Game of Groans: The Defense Department Loses Another Defense Secretary

Reuters

Game of Groans: The Defense Department Loses Another Defense Secretary

In Trump’s Washington, we don’t get much comfort or normality. Instead, we get more confirmation hearings, more salacious accounts, more gossip, and more questions.

Four days ago, Patrick Shanahan participated in his only Beltway story. The exclusive report from Politico was a profile of sorts, a chance for the acting secretary of defense to make the case for why he is the right man for the job and why he should be confirmed.

We learned quite a lot from the story. Shanahan, for instance, was someone who likely didn’t expect the role when he first agreed to take the position of deputy secretary in 2017. All of that changed when James Mattis resigned last December, and he was thrust in as a replacement. Shanahan was in many ways learning on the job.

Like all cabinet members, politicians, and officials who call Washington home, the defense industry executive had his supporters and detractors. Shanahan’s critics called him superficial and uninterested in policy details, while his allies credited him with becoming an active proponent for the Pentagon on Capitol Hill. He was no Mattis, of course, but he wasn’t a placeholder either. President Donald Trump, in fact, nominated him for the position over other candidates.

And then, it was over.  Like a flash-bang grenade that overwhelms an enemy’s senses, Trump tweeted that Shanahan was withdrawing from the confirmation process. Only later did we learn that he was cooperating with a Washington Post investigation into a domestic abuse incident that occurred over a decade ago in which his son physically beat Shanahan’s ex-wife. Shanahan knew the story would eventually be published and understood it would further delay the Senate advise-and-consent timeline. So, he decided to take his hat out of the ring and resign immediately.

Lest anyone question whether Trump asked for Shanahan’s resignation, the president denied it outright on his way to Florida for the first formal rally of his re-election campaign. “I had heard about it yesterday for the first time,” Trump told reporters when asked about the family dispute. “I didn’t know about it. I heard about it yesterday. It’s very unfortunate, very unfortunate.”

Shanahan was a bit of a mystery to those on the outside. Known as “Mr. Fix-It” at Boeing, where he climbed the hierarchy during a three-decade career, Shanahan didn’t have military or government experience under his belt like many of his predecessors. Unlike former secretaries of defense, like George Marshall, Casper Weinberger, Donald Rumsfeld, Dick Cheney, Leon Panetta, and his old boss, James Mattis, Shanahan didn’t possess the lengthy resume one would expect a defense secretary to have. He wasn’t a long-time staffer in the Pentagon bureaucracy, a proven Washington operator, or a public servant of any kind. While he certainly had experience dealing with the Pentagon brass and Congress during his time as the head of one of the world’s largest defense contractors, Shanahan wasn’t a policy guy; he was a business guy.

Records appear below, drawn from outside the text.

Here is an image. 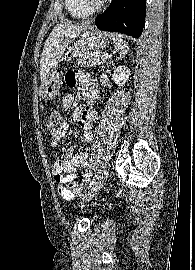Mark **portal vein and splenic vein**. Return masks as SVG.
<instances>
[{
	"label": "portal vein and splenic vein",
	"instance_id": "portal-vein-and-splenic-vein-1",
	"mask_svg": "<svg viewBox=\"0 0 195 270\" xmlns=\"http://www.w3.org/2000/svg\"><path fill=\"white\" fill-rule=\"evenodd\" d=\"M103 56H104L105 58H111L112 55L109 54V53H104Z\"/></svg>",
	"mask_w": 195,
	"mask_h": 270
}]
</instances>
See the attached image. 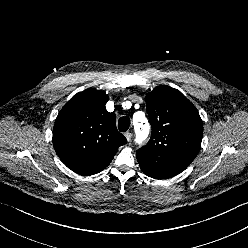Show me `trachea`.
Segmentation results:
<instances>
[{"mask_svg": "<svg viewBox=\"0 0 248 248\" xmlns=\"http://www.w3.org/2000/svg\"><path fill=\"white\" fill-rule=\"evenodd\" d=\"M130 126V119L128 117H121L118 121V129L120 132H125Z\"/></svg>", "mask_w": 248, "mask_h": 248, "instance_id": "trachea-1", "label": "trachea"}]
</instances>
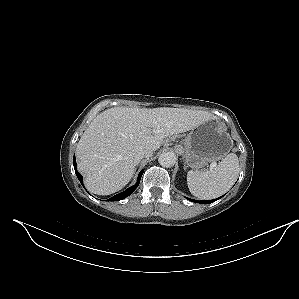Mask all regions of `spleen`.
I'll list each match as a JSON object with an SVG mask.
<instances>
[{"instance_id": "spleen-1", "label": "spleen", "mask_w": 299, "mask_h": 299, "mask_svg": "<svg viewBox=\"0 0 299 299\" xmlns=\"http://www.w3.org/2000/svg\"><path fill=\"white\" fill-rule=\"evenodd\" d=\"M238 174V157L230 153L218 165L207 171H188L187 184L195 197L214 199L226 193L234 185Z\"/></svg>"}]
</instances>
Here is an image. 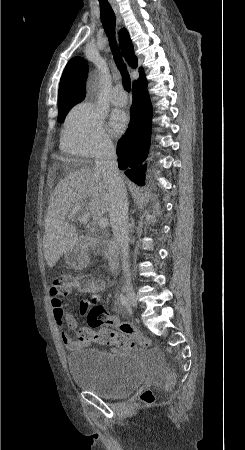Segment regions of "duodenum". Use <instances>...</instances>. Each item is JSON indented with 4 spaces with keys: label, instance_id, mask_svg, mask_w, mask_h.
I'll list each match as a JSON object with an SVG mask.
<instances>
[{
    "label": "duodenum",
    "instance_id": "obj_1",
    "mask_svg": "<svg viewBox=\"0 0 245 450\" xmlns=\"http://www.w3.org/2000/svg\"><path fill=\"white\" fill-rule=\"evenodd\" d=\"M103 233L105 238H92L87 236H81L77 240V248L80 251L79 260L85 261V253L94 248L95 246H103L109 250V269L116 272L120 265L119 249L116 240L111 236L110 230H105Z\"/></svg>",
    "mask_w": 245,
    "mask_h": 450
}]
</instances>
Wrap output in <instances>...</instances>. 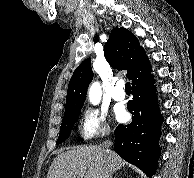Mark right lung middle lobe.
<instances>
[{
  "instance_id": "obj_1",
  "label": "right lung middle lobe",
  "mask_w": 194,
  "mask_h": 178,
  "mask_svg": "<svg viewBox=\"0 0 194 178\" xmlns=\"http://www.w3.org/2000/svg\"><path fill=\"white\" fill-rule=\"evenodd\" d=\"M80 111H81V108L64 114L61 128H60L59 137H58L56 144L62 143L65 139L69 137L71 133V129L73 128V125L75 121L77 120L78 115L80 114Z\"/></svg>"
}]
</instances>
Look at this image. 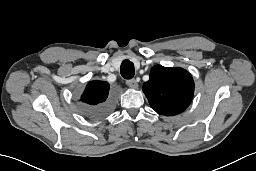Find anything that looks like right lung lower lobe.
Instances as JSON below:
<instances>
[{
	"label": "right lung lower lobe",
	"mask_w": 256,
	"mask_h": 171,
	"mask_svg": "<svg viewBox=\"0 0 256 171\" xmlns=\"http://www.w3.org/2000/svg\"><path fill=\"white\" fill-rule=\"evenodd\" d=\"M113 107V101L109 98L106 102L99 104L94 107L85 108L84 114L85 116L95 119V118H101L112 110Z\"/></svg>",
	"instance_id": "1"
}]
</instances>
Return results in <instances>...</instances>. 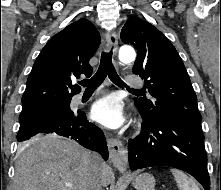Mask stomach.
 <instances>
[{
	"label": "stomach",
	"instance_id": "1",
	"mask_svg": "<svg viewBox=\"0 0 221 190\" xmlns=\"http://www.w3.org/2000/svg\"><path fill=\"white\" fill-rule=\"evenodd\" d=\"M132 185L137 190H154L155 178L150 173H142L133 177Z\"/></svg>",
	"mask_w": 221,
	"mask_h": 190
}]
</instances>
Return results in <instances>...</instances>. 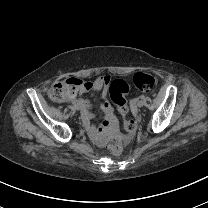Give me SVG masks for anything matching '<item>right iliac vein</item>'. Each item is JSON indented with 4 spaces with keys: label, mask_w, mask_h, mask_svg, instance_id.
<instances>
[{
    "label": "right iliac vein",
    "mask_w": 208,
    "mask_h": 208,
    "mask_svg": "<svg viewBox=\"0 0 208 208\" xmlns=\"http://www.w3.org/2000/svg\"><path fill=\"white\" fill-rule=\"evenodd\" d=\"M75 109H76V110H80V106H79V105H76V106H75Z\"/></svg>",
    "instance_id": "63e3f726"
}]
</instances>
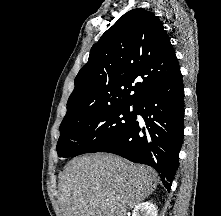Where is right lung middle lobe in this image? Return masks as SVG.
<instances>
[{
	"label": "right lung middle lobe",
	"instance_id": "dd1d6c3e",
	"mask_svg": "<svg viewBox=\"0 0 221 216\" xmlns=\"http://www.w3.org/2000/svg\"><path fill=\"white\" fill-rule=\"evenodd\" d=\"M118 105L91 112L75 122H62L57 143L59 157L99 152L136 120V105Z\"/></svg>",
	"mask_w": 221,
	"mask_h": 216
}]
</instances>
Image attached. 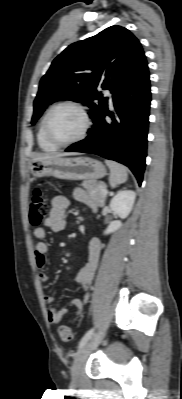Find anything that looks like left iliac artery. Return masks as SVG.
I'll return each instance as SVG.
<instances>
[{"label":"left iliac artery","instance_id":"44dca946","mask_svg":"<svg viewBox=\"0 0 182 399\" xmlns=\"http://www.w3.org/2000/svg\"><path fill=\"white\" fill-rule=\"evenodd\" d=\"M94 329H90L89 331L86 332V334L82 337V339L79 342V346L78 348H82L87 342L88 340L91 338L92 334H93Z\"/></svg>","mask_w":182,"mask_h":399}]
</instances>
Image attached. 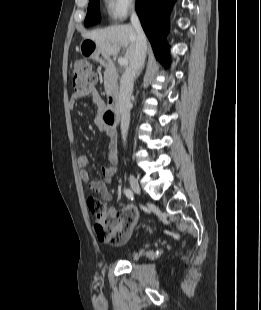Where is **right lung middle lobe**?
Masks as SVG:
<instances>
[{
  "mask_svg": "<svg viewBox=\"0 0 261 310\" xmlns=\"http://www.w3.org/2000/svg\"><path fill=\"white\" fill-rule=\"evenodd\" d=\"M100 21L99 0H90L85 18V26H91Z\"/></svg>",
  "mask_w": 261,
  "mask_h": 310,
  "instance_id": "right-lung-middle-lobe-1",
  "label": "right lung middle lobe"
}]
</instances>
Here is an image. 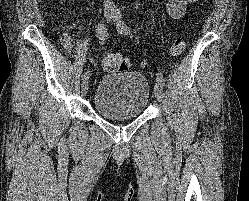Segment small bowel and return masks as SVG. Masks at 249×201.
Here are the masks:
<instances>
[{"label": "small bowel", "mask_w": 249, "mask_h": 201, "mask_svg": "<svg viewBox=\"0 0 249 201\" xmlns=\"http://www.w3.org/2000/svg\"><path fill=\"white\" fill-rule=\"evenodd\" d=\"M197 0H167L166 1V11L168 14L174 18L179 19L182 18L188 7L195 3ZM62 45L68 52H71V36L68 32H64L60 38Z\"/></svg>", "instance_id": "c3829d8e"}]
</instances>
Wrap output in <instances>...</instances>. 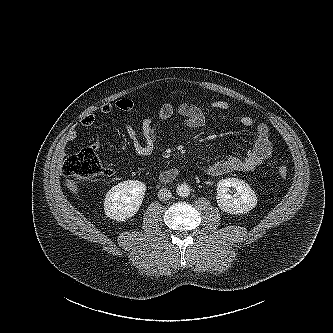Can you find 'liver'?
<instances>
[{"mask_svg": "<svg viewBox=\"0 0 333 333\" xmlns=\"http://www.w3.org/2000/svg\"><path fill=\"white\" fill-rule=\"evenodd\" d=\"M66 186L69 188V190L75 194L78 193V187L76 183L73 180H66Z\"/></svg>", "mask_w": 333, "mask_h": 333, "instance_id": "obj_1", "label": "liver"}]
</instances>
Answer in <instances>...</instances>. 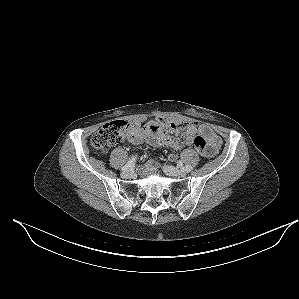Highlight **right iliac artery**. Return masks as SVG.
I'll use <instances>...</instances> for the list:
<instances>
[{"label":"right iliac artery","instance_id":"82829eb1","mask_svg":"<svg viewBox=\"0 0 299 299\" xmlns=\"http://www.w3.org/2000/svg\"><path fill=\"white\" fill-rule=\"evenodd\" d=\"M135 165V157H132L123 167H122V171H128L130 169H132Z\"/></svg>","mask_w":299,"mask_h":299}]
</instances>
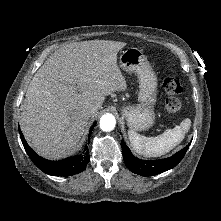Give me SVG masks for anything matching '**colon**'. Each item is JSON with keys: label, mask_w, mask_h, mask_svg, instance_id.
<instances>
[{"label": "colon", "mask_w": 221, "mask_h": 221, "mask_svg": "<svg viewBox=\"0 0 221 221\" xmlns=\"http://www.w3.org/2000/svg\"><path fill=\"white\" fill-rule=\"evenodd\" d=\"M162 87L164 93L167 95L165 111L168 114H174L181 108V102L178 99V96L183 91L181 83L178 78L169 76L164 79Z\"/></svg>", "instance_id": "colon-1"}]
</instances>
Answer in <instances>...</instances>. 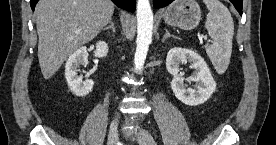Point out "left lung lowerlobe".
Instances as JSON below:
<instances>
[{"label": "left lung lower lobe", "mask_w": 276, "mask_h": 145, "mask_svg": "<svg viewBox=\"0 0 276 145\" xmlns=\"http://www.w3.org/2000/svg\"><path fill=\"white\" fill-rule=\"evenodd\" d=\"M172 1L173 0H153L154 6L156 8L164 7V6L168 5L169 3H171ZM230 1L233 3V5L235 6V8L239 12V14L242 15L243 0H230Z\"/></svg>", "instance_id": "1"}]
</instances>
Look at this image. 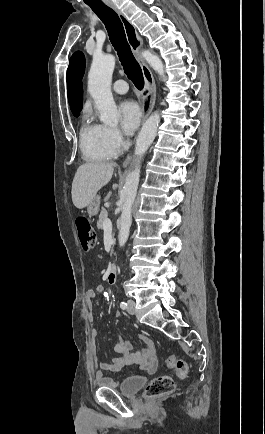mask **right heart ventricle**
Wrapping results in <instances>:
<instances>
[{"label":"right heart ventricle","mask_w":265,"mask_h":434,"mask_svg":"<svg viewBox=\"0 0 265 434\" xmlns=\"http://www.w3.org/2000/svg\"><path fill=\"white\" fill-rule=\"evenodd\" d=\"M90 74V72H89ZM80 150L89 163H99L113 160L117 154H112L101 141V125L94 122V116L89 106H84L79 114Z\"/></svg>","instance_id":"right-heart-ventricle-1"}]
</instances>
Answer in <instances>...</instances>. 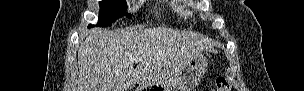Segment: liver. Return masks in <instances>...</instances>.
Listing matches in <instances>:
<instances>
[{"label":"liver","instance_id":"6515ba94","mask_svg":"<svg viewBox=\"0 0 304 91\" xmlns=\"http://www.w3.org/2000/svg\"><path fill=\"white\" fill-rule=\"evenodd\" d=\"M214 51L209 40L189 31L128 28L86 33L78 49L73 91H128L135 84H162L196 53ZM134 57H141L134 68Z\"/></svg>","mask_w":304,"mask_h":91}]
</instances>
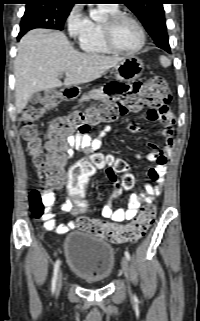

That may have been why Trump liked him.

Until he didn’t. Trump has a habit of getting bored, angry, or sick of his staffers. Rex Tillerson, Mattis, Reince Priebus, Steve Bannon, and Sean Spicer have all been in the president’s good-graces until had a falling out with the boss. Others, like H. R. McMaster and Kirstjen Nielsen, never really got on Trump’s good-side at all. Pat Shanahan was in the first camp; NBC reported on June 11 that Trump was polling his friends and associates about his acting Pentagon chief, wondering whether there was a better candidate. There was a pretty good chance that even if Shanahan stuck around and got confirmed, he would eventually be fired, forced out, or browbeaten by the president.

The question now is what happens next. Mark Esper, the secretary of the Army, will be moved into the role of acting secretary of defense. At a time when additional U.S. forces are being deployed to the Persian Gulf and Washington and Tehran are taunting each other, it would be comforting to have a secretary of defense that is actually confirmed—or more importantly, one who will serve as a guard rail to the administration’s more hawkish advisers on the National Security Council and on the seventh floor of the State Department.

In Trump’s Washington, however, we don’t get much comfort or normality. Instead, we will get more confirmation hearings, more salacious accounts, more gossip, and more questions.